Fox's O'Reilly Attacks Hollywood In Defense Of Broken U.S. Prison System
Written by Brian Powell
Published
In an effort to oppose federal drug sentencing reform, Fox News' Bill O'Reilly attacked a group of Hollywood celebrities by taking them out of context and ignoring the racial realities behind federal incarceration rates.
On the April 10 edition of The O'Reilly Factor, O'Reilly belittled musicians and movie actors Will Smith, Mark Wahlberg, Cameron Diaz, Jamie Foxx, Jim Carrey and others for penning a letter to the White House suggesting President Obama take further steps to alleviate inefficiencies and inequalities in the federal criminal justice system. O'Reilly cherry picked quotes from the letter to misrepresent their message and ignored any discussion of their actual recommendations. Instead, the Fox News host transitioned into a tirade of insults and out-of-context statistics in an attempt to distort the true picture of America's prison structure.
O'Reilly devoted much of the segment to disparaging guest Bob Beckel and to the semantic task of crafting his own definition of “violent crime” - a definition federal criminal law does not recognize. He completely ignored the celebrities' substantive recommendations for prison and sentencing reform and avoided a balanced discussion of federal penal policy.

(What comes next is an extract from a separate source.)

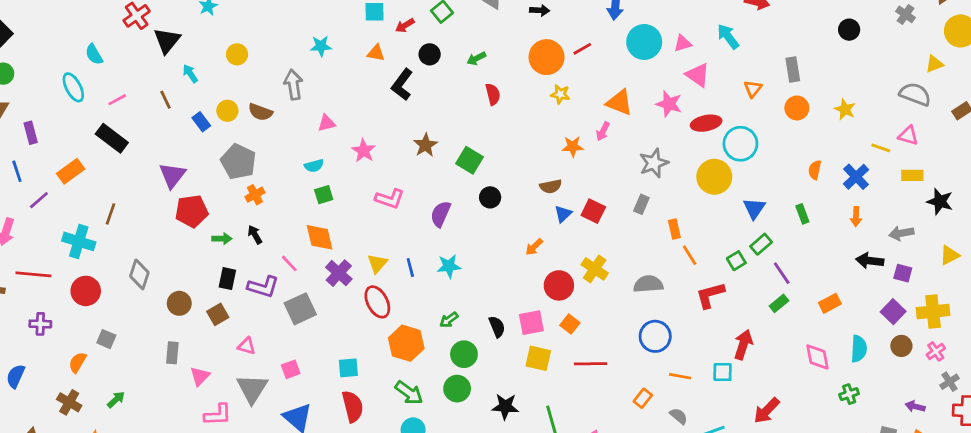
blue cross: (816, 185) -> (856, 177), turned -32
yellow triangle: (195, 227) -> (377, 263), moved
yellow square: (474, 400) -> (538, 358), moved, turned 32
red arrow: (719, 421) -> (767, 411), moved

Wahlberg and company pointed to racial inequalities in drug sentencing that persist despite the Fair Sentencing Act of 2010 (FSA). The American Civil Liberties Union (ACLU) agreed in November 2012 that more had to be done, writing that despite the passage of the FSA, “selling a small quantity of crack cocaine (28 grams) carries the same mandatory minimum sentence - five years - as selling 500 grams of powder cocaine.” From a racial justice standpoint, this matters because crack cocaine is disproportionately found in African-American communities, while powder cocaine turns up more frequently in white communities. O'Reilly ignored the problem altogether.
The celebrity letter to President Obama also raised concerns about severe mandatory sentencing laws and suggested the president get behind the bipartisan Justice Safety Valve Act of 2013, which would provide federal judges with more sentencing discretion in appropriate circumstances. Personalities across the political spectrum, from Grover Norquist to Democratic Sen. Patrick Leahy (VT), support the legislation.
Mandatory sentencing provisions have been widely criticized by judges, the media, and even the United States Sentencing Commission, which published a 2011 report finding that mandatory minimum sentences are often “excessively severe” and not “narrowly tailored to apply only to those offenders who warrant such punishment,” especially for drug offenders.
An intellectually honest conversation about the U.S. prison system would have revealed that it's almost universally perceived to be broken. But O'Reilly's segment ignored the concept of severe sentencing, asking instead, “Who's in the prisons? Terrible people, that's who.”